Form 4797 for stock trades

Discussion in 'Taxes and Accounting' started by listedguru, Apr 21, 2021.

  1. I am curious how the traders here who report their trades on Form 4797 generate that form? Are you listing (and matching up) every buy and sell order and then putting them on form 4797? If so how do you accomplish this match up process?

    Thanks,

    -Guru
     
  2. BKR88

    BKR88

    At the end of the year your broker will total up all transactions for the year.
    Just report the totals, not each transaction.
    Under description, date of purchase & date of sale, record "various".
     
    gkishot likes this.
  3. I've seen others mention that they just report the totals. I have always listed each trade (matched up buy and sell) on from 4797 as I am a mark to market trader. Previously I had a company that would match up all the trades for me and generate a trade by trade form 4797. Unfortunately the company is no longer providing that service:(

    I don't want to draw the attention of the IRS at this point as I have always listed all my trades in the past. Not sure if they would question it if I did just summary from now on.

    I believe the IRS instructions for mark to market traders still indicate that you should list all trades individually on form 4797.
     
  4. BKR88

    BKR88

    You should use Form 8949, not 4797.
    4797 is for the Sale of Property.
    8949 is for Sale of Capital Assets.
    IRS already has the information from the broker so you're not hiding anything.

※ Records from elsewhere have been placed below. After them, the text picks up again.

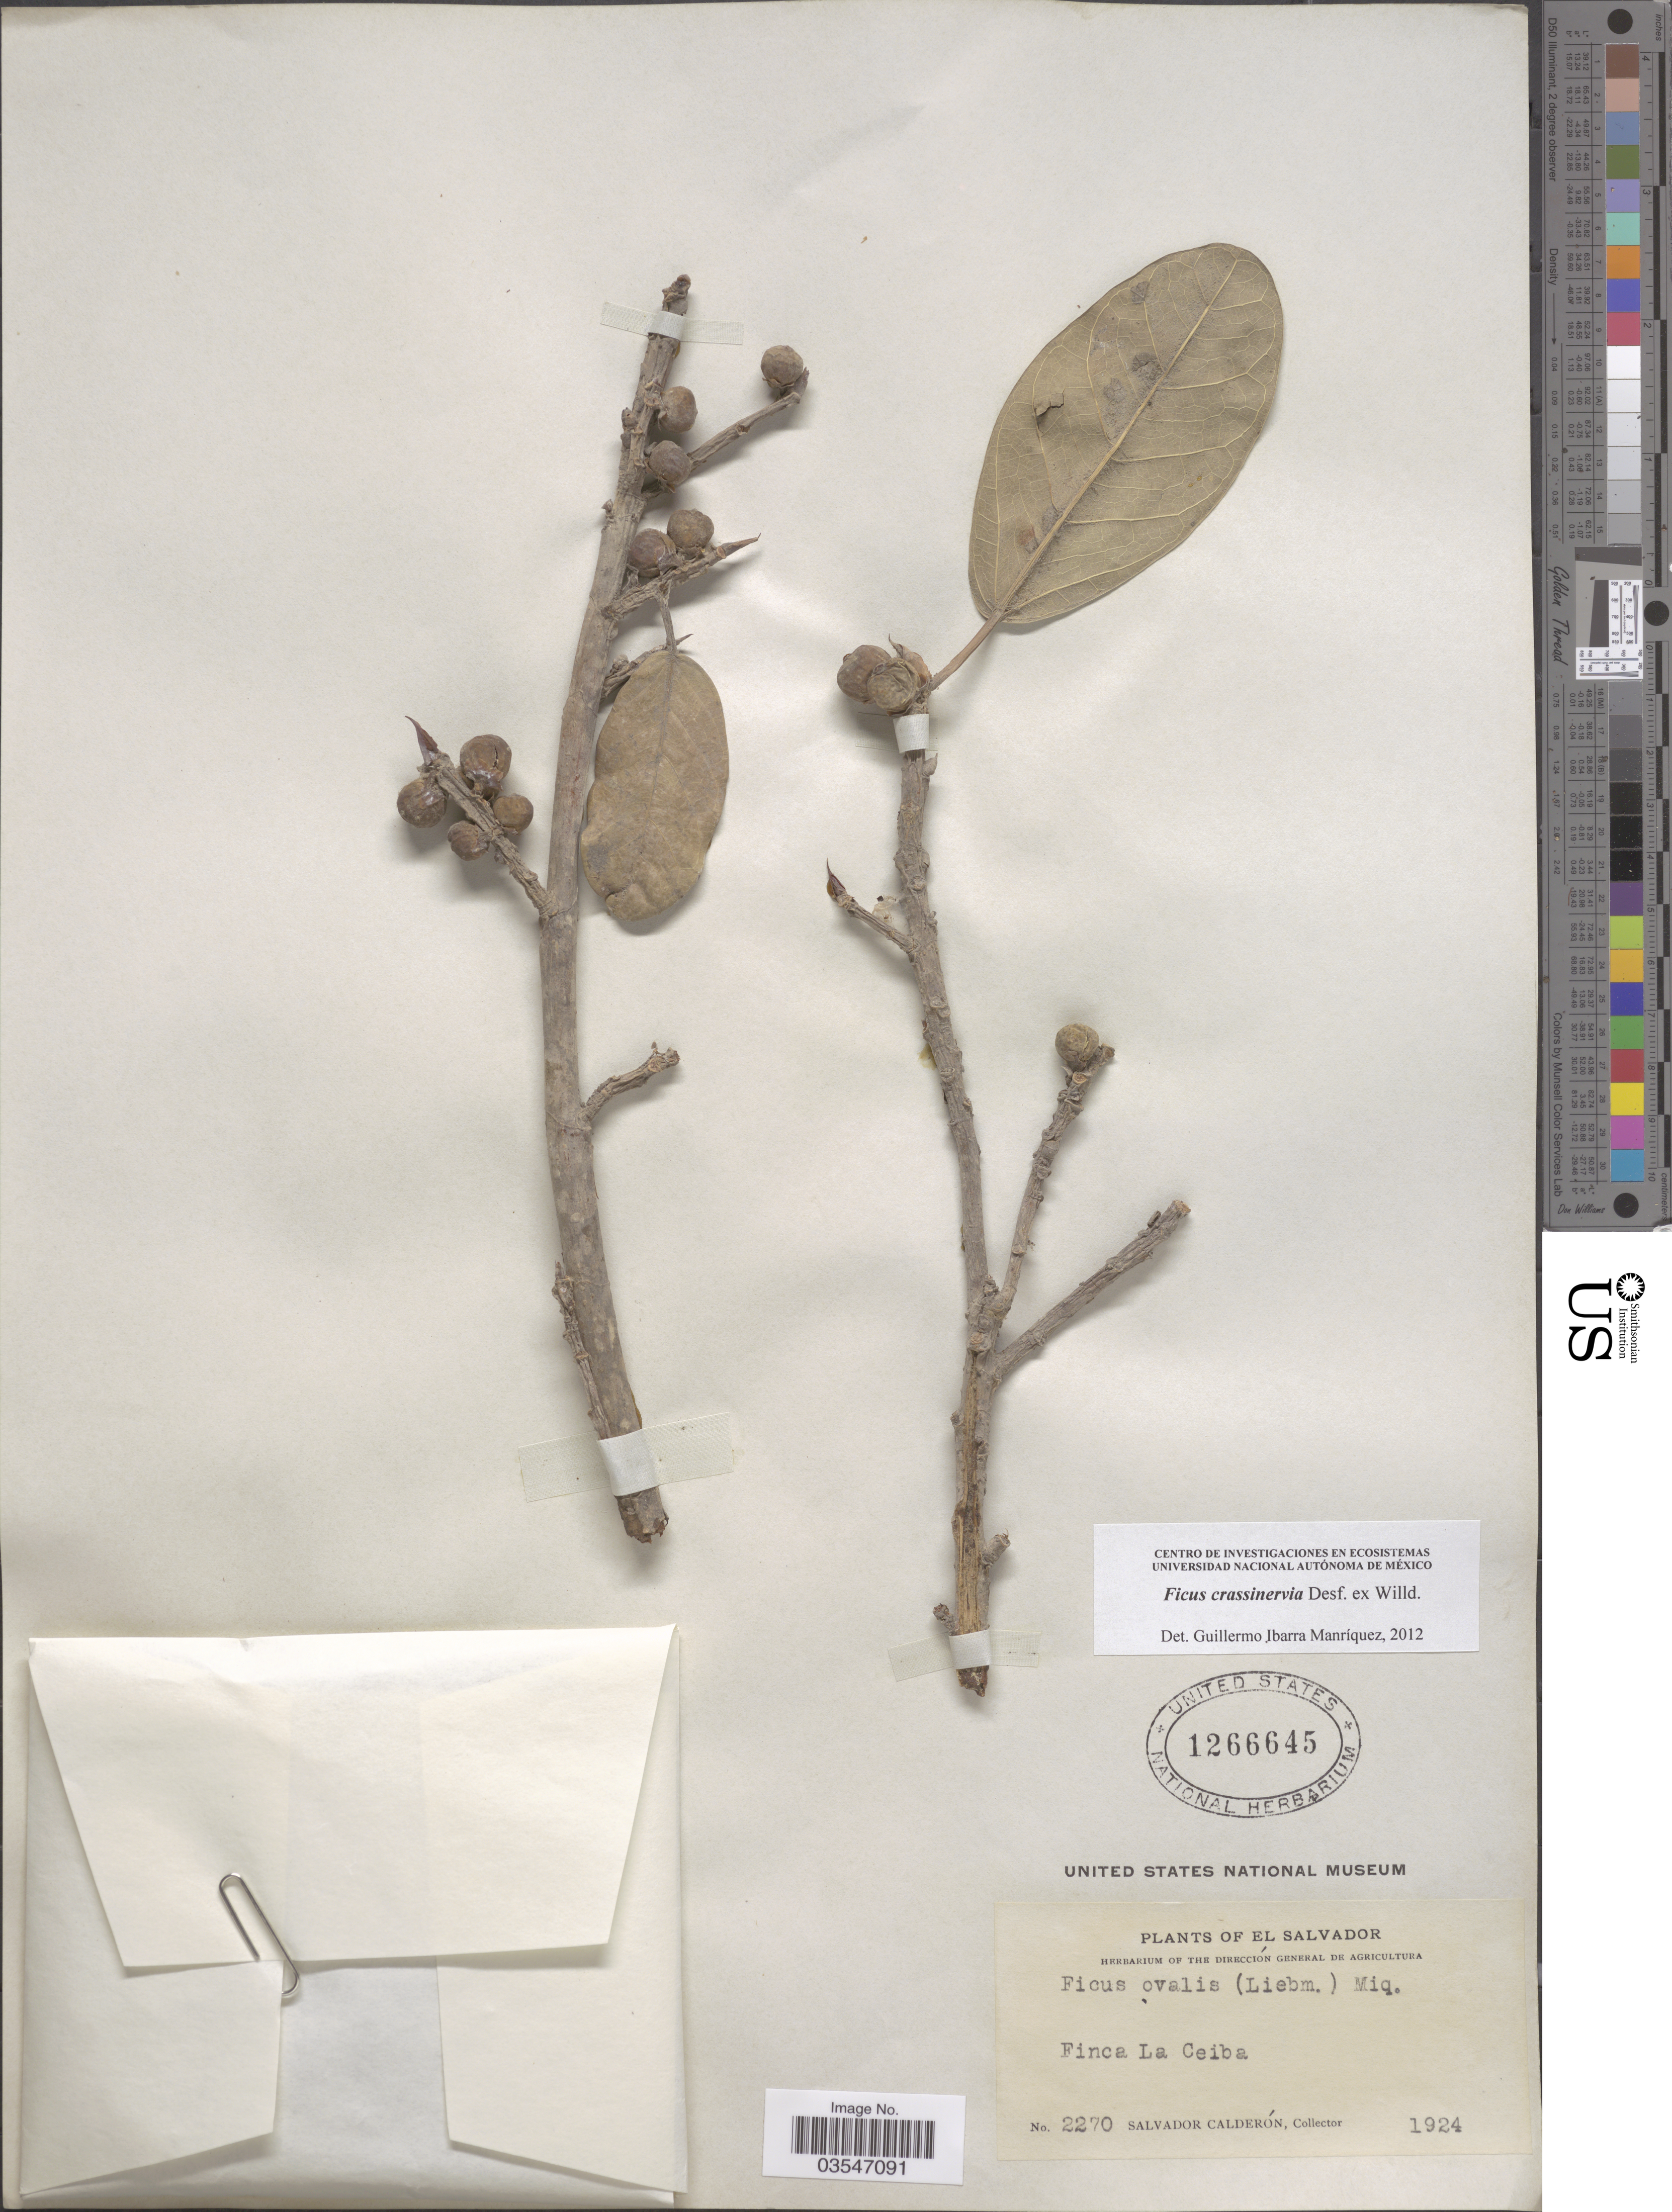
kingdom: Plantae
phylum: Tracheophyta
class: Magnoliopsida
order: Rosales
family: Moraceae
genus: Ficus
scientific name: Ficus crassinervia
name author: Desf. ex Willd.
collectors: S. Calderón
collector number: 2270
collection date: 1924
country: El Salvador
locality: Finca La Ceiba.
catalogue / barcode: US 1266645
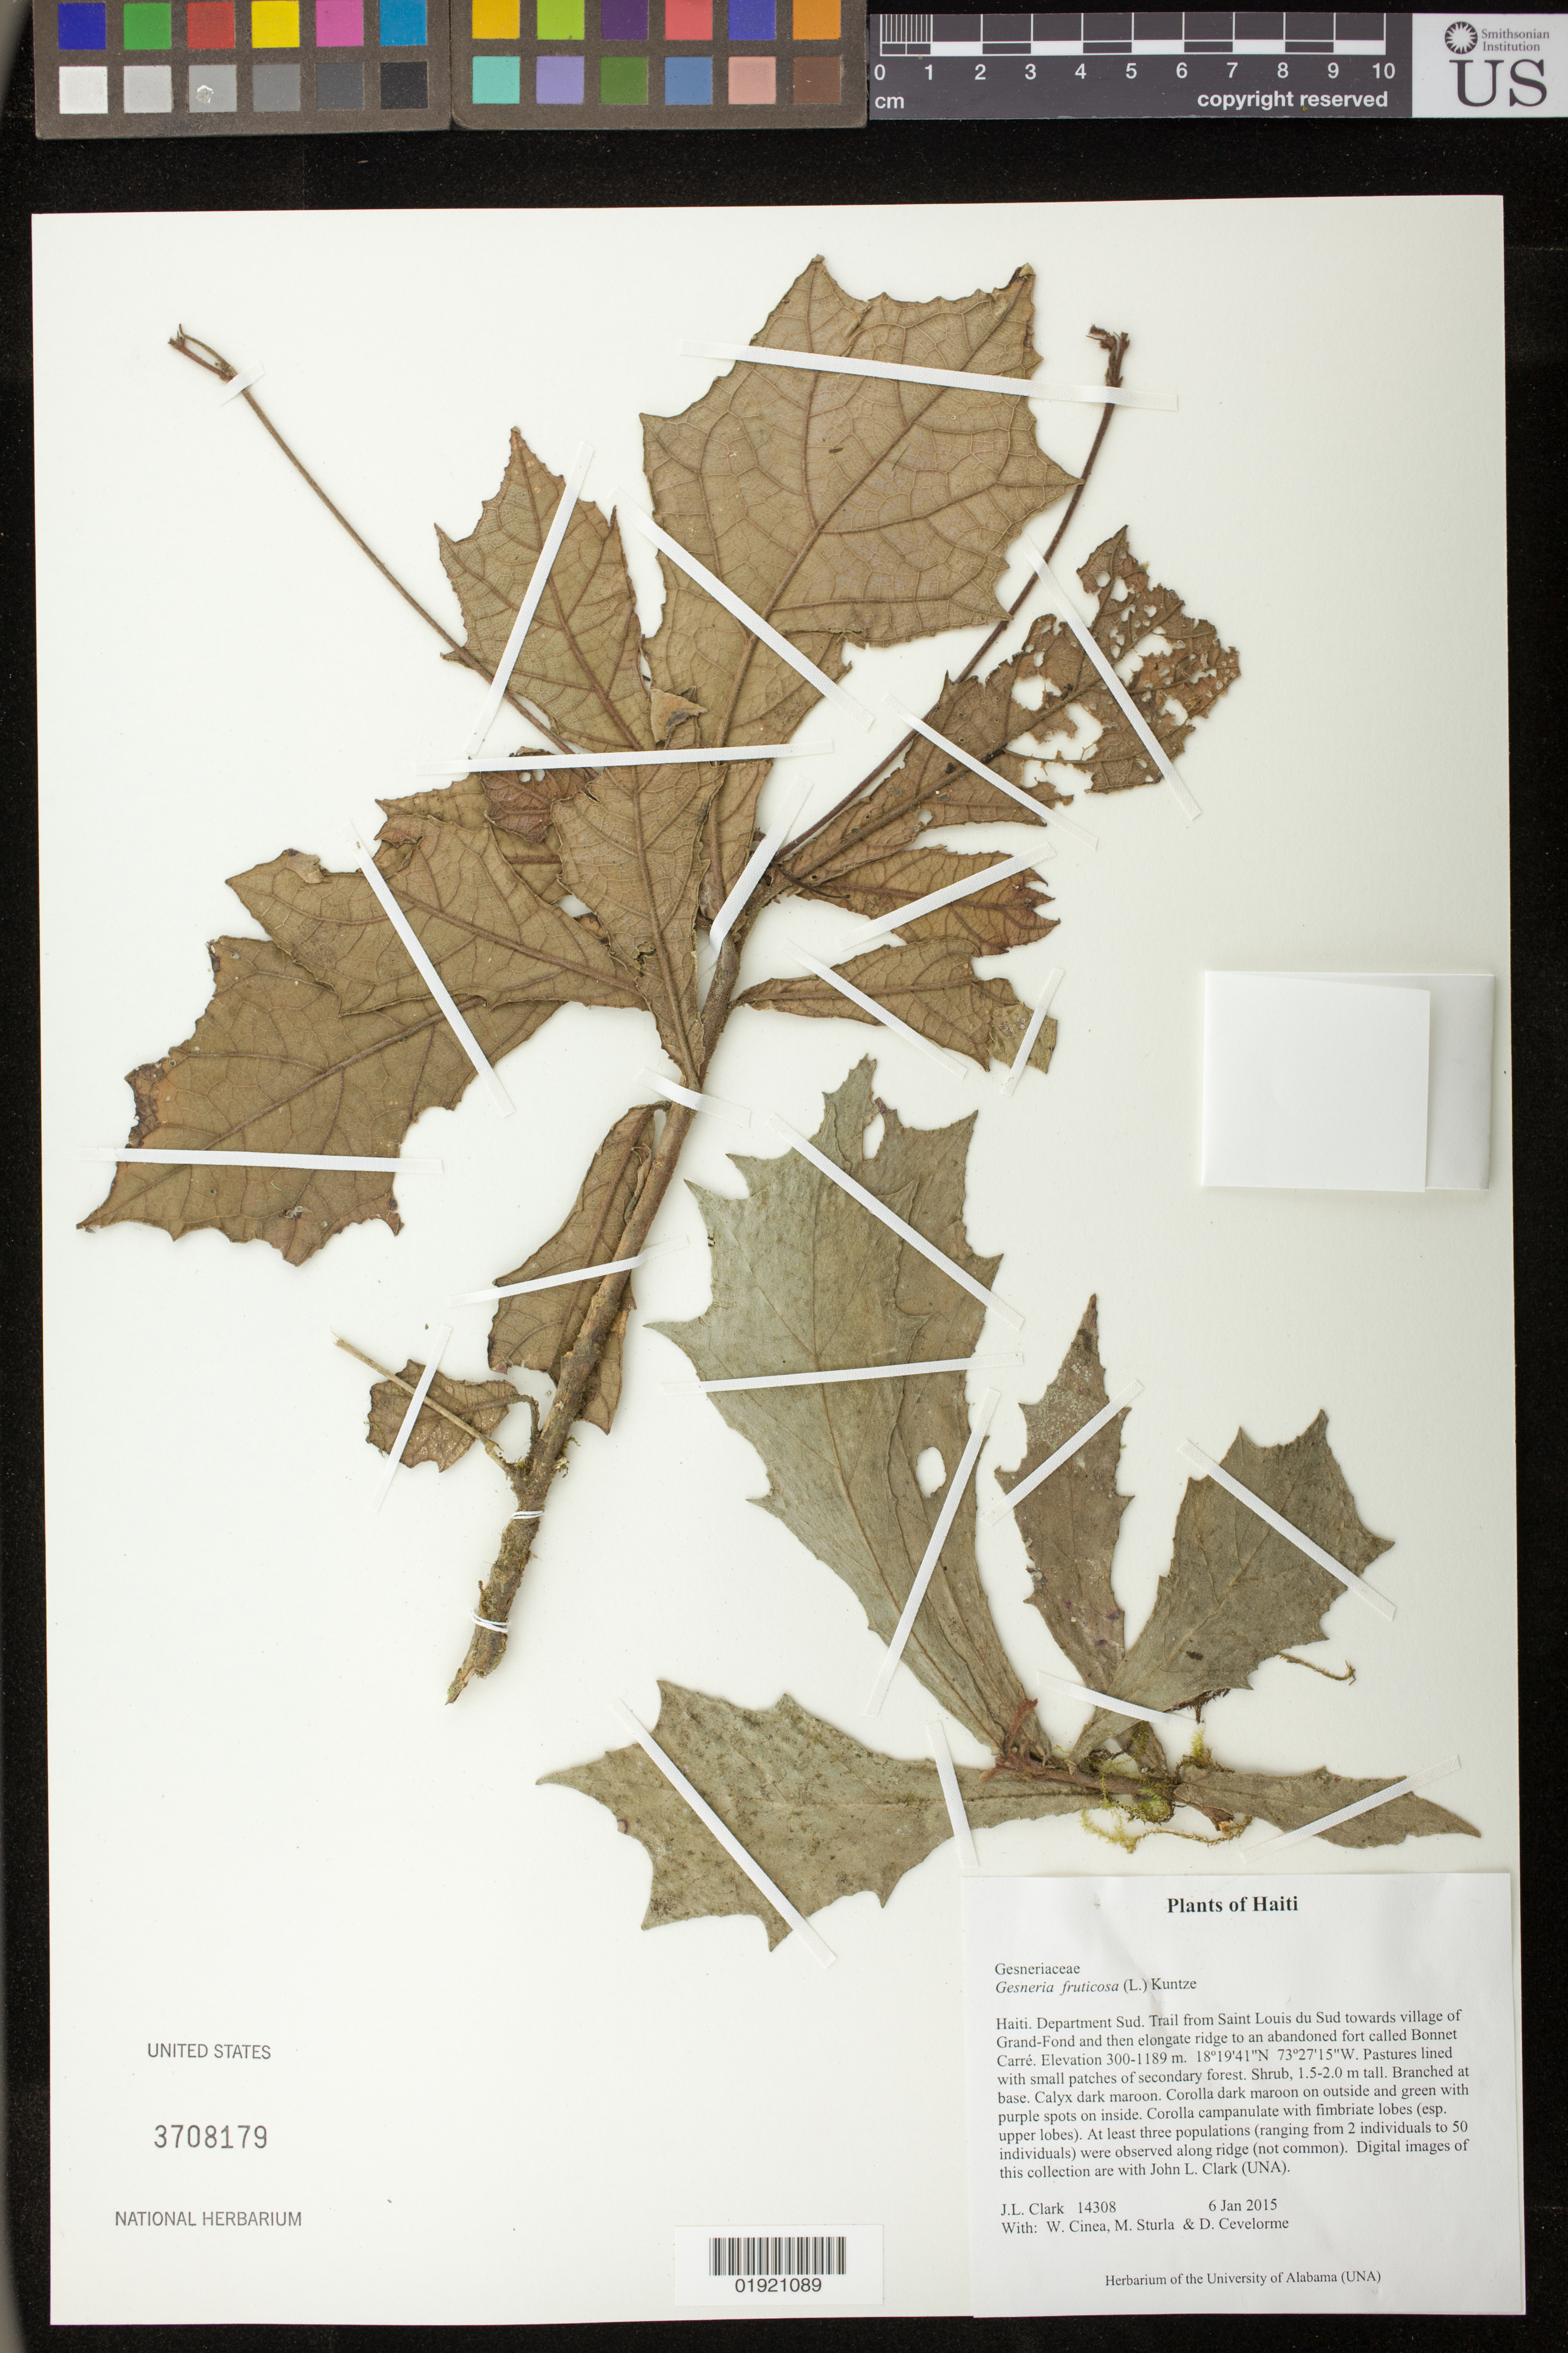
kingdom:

    ***Sample from internet. Easier to put totals but can put individual trades if not too many.
    8949.png
     
    Last edited: Apr 21, 2021
  5. Read under the section titled mark to market. It talks about reporting your trades on part II of form 4797 which is what I have done for years. My original question was how to match those trades up for reporting or are traders just summarizing on form 4797 now?

    https://www.irs.gov/taxtopics/tc429
     
  6. Girija

    Girija

    4797 is for a property sale in business context. Both forms are valid depending on how you file.